The colleague said that she had begun to feel ill as a result of Ms Wasteney’s abuse of her managerial position. There was an investigation and Ms Wasteney was given a final written warning (reduced to a first written warning on appeal). Professional boundaries had been blurred. But Ms Wasteney then brought a tribunal claim, alleging discrimination and harassment because of/related to her religion or belief.
Her claim hinged on the reason she was disciplined. If it had been for manifesting a religious belief in consensual interactions with a colleague, then that would have been within her rights, and therefore religious discrimination to discipline her for it. But it wasn’t; she had been disciplined for her unwanted and unwelcome behaviour towards a colleague. That was something different altogether, particularly when taking into account Ms Wasteney’s more senior position. Her claim failed at the tribunal and at the Employment Appeal Tribunal.

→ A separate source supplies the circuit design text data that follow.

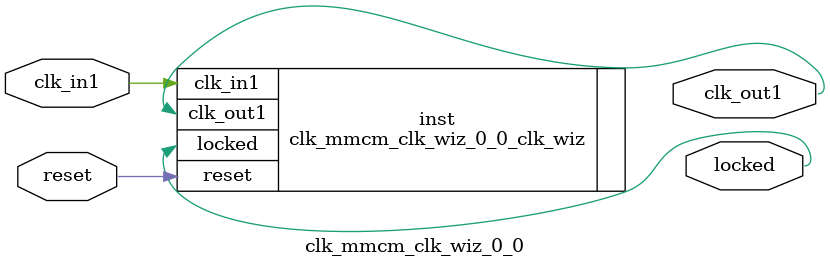
<source format=v>


`timescale 1ps/1ps

(* CORE_GENERATION_INFO = "clk_mmcm_clk_wiz_0_0,clk_wiz_v6_0_14_0_0,{component_name=clk_mmcm_clk_wiz_0_0,use_phase_alignment=true,use_min_o_jitter=false,use_max_i_jitter=false,use_dyn_phase_shift=false,use_inclk_switchover=false,use_dyn_reconfig=false,enable_axi=0,feedback_source=FDBK_AUTO,PRIMITIVE=MMCM,num_out_clk=1,clkin1_period=10.000,clkin2_period=10.000,use_power_down=false,use_reset=true,use_locked=true,use_inclk_stopped=false,feedback_type=SINGLE,CLOCK_MGR_TYPE=NA,manual_override=false}" *)

module clk_mmcm_clk_wiz_0_0 
 (
  // Clock out ports
  output        clk_out1,
  // Status and control signals
  input         reset,
  output        locked,
 // Clock in ports
  input         clk_in1
 );

  clk_mmcm_clk_wiz_0_0_clk_wiz inst
  (
  // Clock out ports  
  .clk_out1(clk_out1),
  // Status and control signals               
  .reset(reset), 
  .locked(locked),
 // Clock in ports
  .clk_in1(clk_in1)
  );

endmodule

</source>
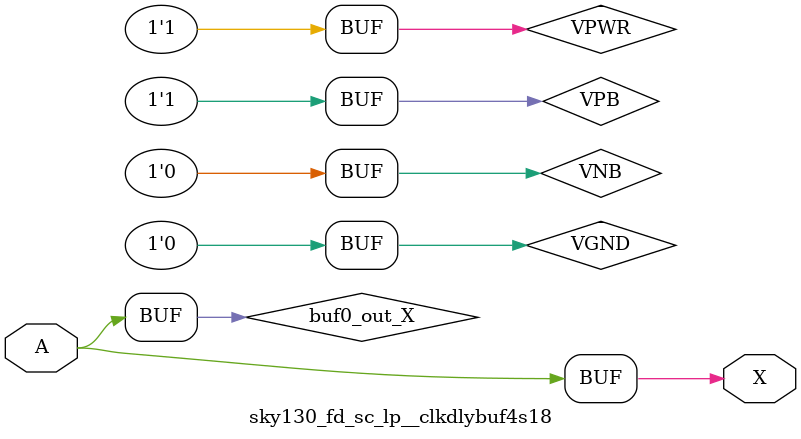
<source format=v>
/*
 * Copyright 2020 The SkyWater PDK Authors
 *
 * Licensed under the Apache License, Version 2.0 (the "License");
 * you may not use this file except in compliance with the License.
 * You may obtain a copy of the License at
 *
 *     https://www.apache.org/licenses/LICENSE-2.0
 *
 * Unless required by applicable law or agreed to in writing, software
 * distributed under the License is distributed on an "AS IS" BASIS,
 * WITHOUT WARRANTIES OR CONDITIONS OF ANY KIND, either express or implied.
 * See the License for the specific language governing permissions and
 * limitations under the License.
 *
 * SPDX-License-Identifier: Apache-2.0
*/


`ifndef SKY130_FD_SC_LP__CLKDLYBUF4S18_TIMING_V
`define SKY130_FD_SC_LP__CLKDLYBUF4S18_TIMING_V

/**
 * clkdlybuf4s18: Clock Delay Buffer 4-stage 0.18um length inner stage
 *                gates.
 *
 * Verilog simulation timing model.
 */

`timescale 1ns / 1ps
`default_nettype none

`celldefine
module sky130_fd_sc_lp__clkdlybuf4s18 (
    X,
    A
);

    // Module ports
    output X;
    input  A;

    // Module supplies
    supply1 VPWR;
    supply0 VGND;
    supply1 VPB ;
    supply0 VNB ;

    // Local signals
    wire buf0_out_X;

    //  Name  Output      Other arguments
    buf buf0 (buf0_out_X, A              );
    buf buf1 (X         , buf0_out_X     );

endmodule
`endcelldefine

`default_nettype wire
`endif  // SKY130_FD_SC_LP__CLKDLYBUF4S18_TIMING_V

</source>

There was also a human rights angle. Had Ms Wasteney’s right to freedom of thought, conscience and religion been breached? No. That right doesn’t give people ‘a complete and unfettered right to discuss or act on [their] religious beliefs at work irrespective of the views of others or [their] employer’, the tribunal said.
So the way in which religion or belief is manifested is all-important to whether disciplinary action is appropriate or not. It’s something that takes a careful analysis.